Skin cancer detection for Mohs-surgery
Artificial Intelligence
Client company:MohsA
Bojidar Belov
Niels Roefs
Metodi Tarnev
Noah ten Oever
Project description
The previous works on the project were mostly focused on finding a way to make the AI learn based on bounding boxes as annotation. However, the amount of background clutter and other “noise” causes inaccuracies that may be avoided through the use of another annotation method. Therefore, the focus of the project has shifted to the following two research questions:
- How can cancer tumors be detected using labels in the form of polygons? (continuation of current group)

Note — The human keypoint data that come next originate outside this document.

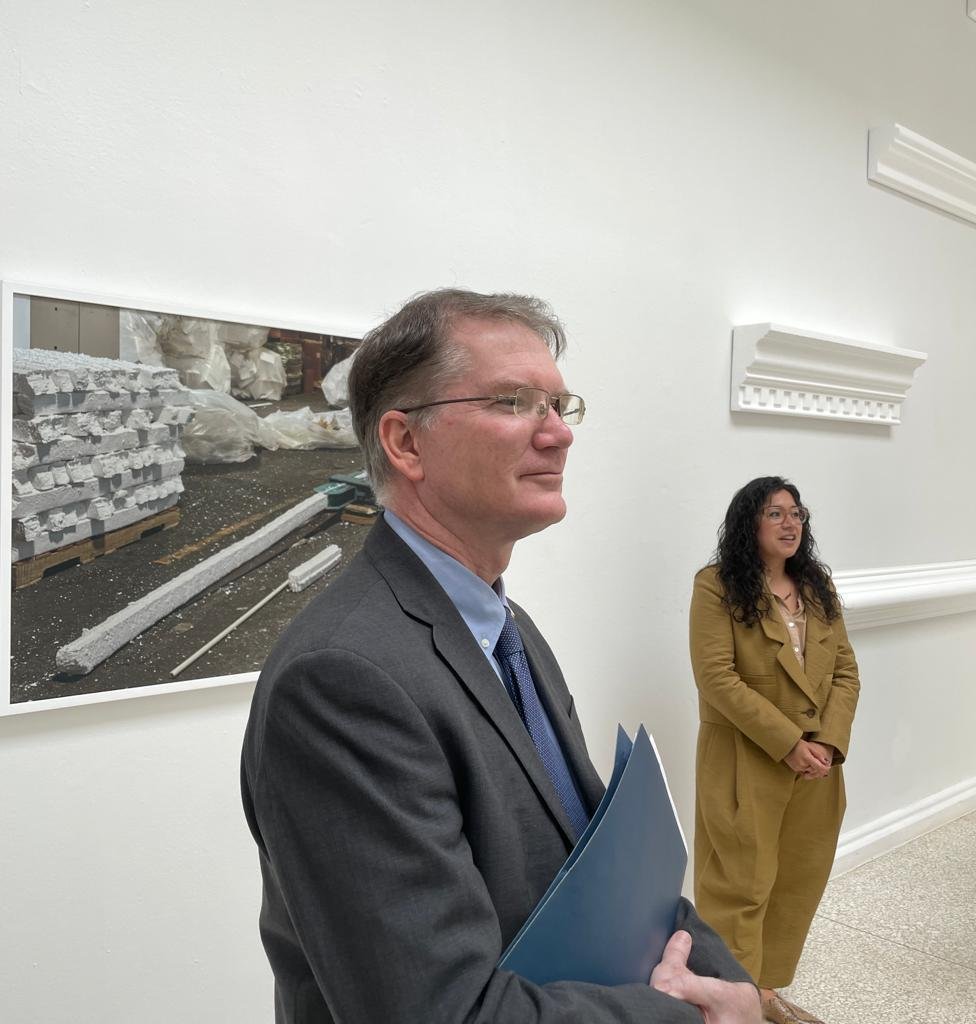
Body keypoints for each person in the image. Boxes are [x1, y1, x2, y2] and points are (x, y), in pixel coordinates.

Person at [241, 288, 761, 1023]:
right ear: (406, 442)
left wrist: (733, 987)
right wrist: (692, 1017)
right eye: (514, 402)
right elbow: (444, 1013)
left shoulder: (509, 631)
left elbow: (602, 868)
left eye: (560, 406)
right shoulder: (341, 680)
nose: (558, 435)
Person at [688, 477, 860, 1024]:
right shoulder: (717, 585)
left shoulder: (817, 587)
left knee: (796, 878)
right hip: (747, 758)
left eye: (797, 514)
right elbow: (716, 677)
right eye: (775, 514)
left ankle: (761, 995)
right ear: (749, 523)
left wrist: (829, 743)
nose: (791, 524)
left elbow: (845, 673)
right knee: (740, 883)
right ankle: (729, 1001)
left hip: (818, 768)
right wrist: (788, 743)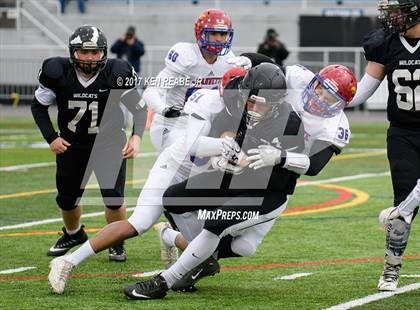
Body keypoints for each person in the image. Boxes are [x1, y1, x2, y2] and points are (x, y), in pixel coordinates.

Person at [123, 61, 358, 300]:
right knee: (174, 198)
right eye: (319, 90)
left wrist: (281, 156)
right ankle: (201, 258)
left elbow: (315, 166)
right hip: (243, 175)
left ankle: (164, 281)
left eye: (330, 99)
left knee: (236, 240)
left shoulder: (309, 124)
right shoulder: (281, 82)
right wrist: (222, 156)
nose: (320, 98)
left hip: (272, 188)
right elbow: (257, 75)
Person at [46, 66, 248, 294]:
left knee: (209, 251)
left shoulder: (249, 112)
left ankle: (168, 236)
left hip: (199, 177)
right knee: (139, 223)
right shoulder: (207, 101)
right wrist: (227, 149)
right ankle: (67, 262)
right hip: (173, 169)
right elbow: (194, 144)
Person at [31, 25, 147, 264]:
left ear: (103, 53)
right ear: (73, 52)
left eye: (95, 52)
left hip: (109, 143)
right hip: (71, 143)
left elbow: (139, 108)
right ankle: (73, 234)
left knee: (112, 197)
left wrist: (136, 136)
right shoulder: (57, 71)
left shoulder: (116, 71)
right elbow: (38, 106)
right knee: (67, 198)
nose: (90, 57)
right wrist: (51, 136)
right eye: (84, 52)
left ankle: (116, 241)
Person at [347, 0, 420, 291]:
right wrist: (332, 99)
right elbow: (362, 91)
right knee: (403, 208)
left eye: (399, 11)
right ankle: (391, 268)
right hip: (403, 134)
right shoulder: (385, 44)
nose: (393, 18)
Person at [142, 8, 235, 152]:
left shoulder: (228, 61)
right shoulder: (187, 57)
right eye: (213, 33)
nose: (218, 38)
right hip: (172, 126)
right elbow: (151, 91)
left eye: (223, 34)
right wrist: (164, 109)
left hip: (202, 125)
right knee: (200, 150)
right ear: (200, 33)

- How can feedback of the detections of the AI be applied to improve the model? (Active learning)
Context
The MohsA Project is a long-running project, which is a collaboration between Fontys and the dermatologists clinic MohsA. MohsA Skin Center treats various skin conditions. Named after "Mohs Academy," it works with University Hospitals to train medical professionals. The center employs dermatologists, nurses, skin therapists, and plastic surgeons who provide diverse skin treatments. Services include skin cancer care, general dermatology, eczema treatment, varicose vein procedures, and plastic surgery.
MohsA aims for short wait times and thorough patient care. Their team focuses on repairing or improving skin issues effectively. The collaboration between Fontys and MohsA concentrates on the cancer treatment service. More specifically, it aims at improving the cancer detection process in the current flow (see reference image below) by utilizing the technical capabilities an AI model can provide.
Results
The team was able to train couple of AI models, each with their own specifics towards the outputted predictions.
About the project group
The team is working on the project since September 2024. The work strategy is Agile.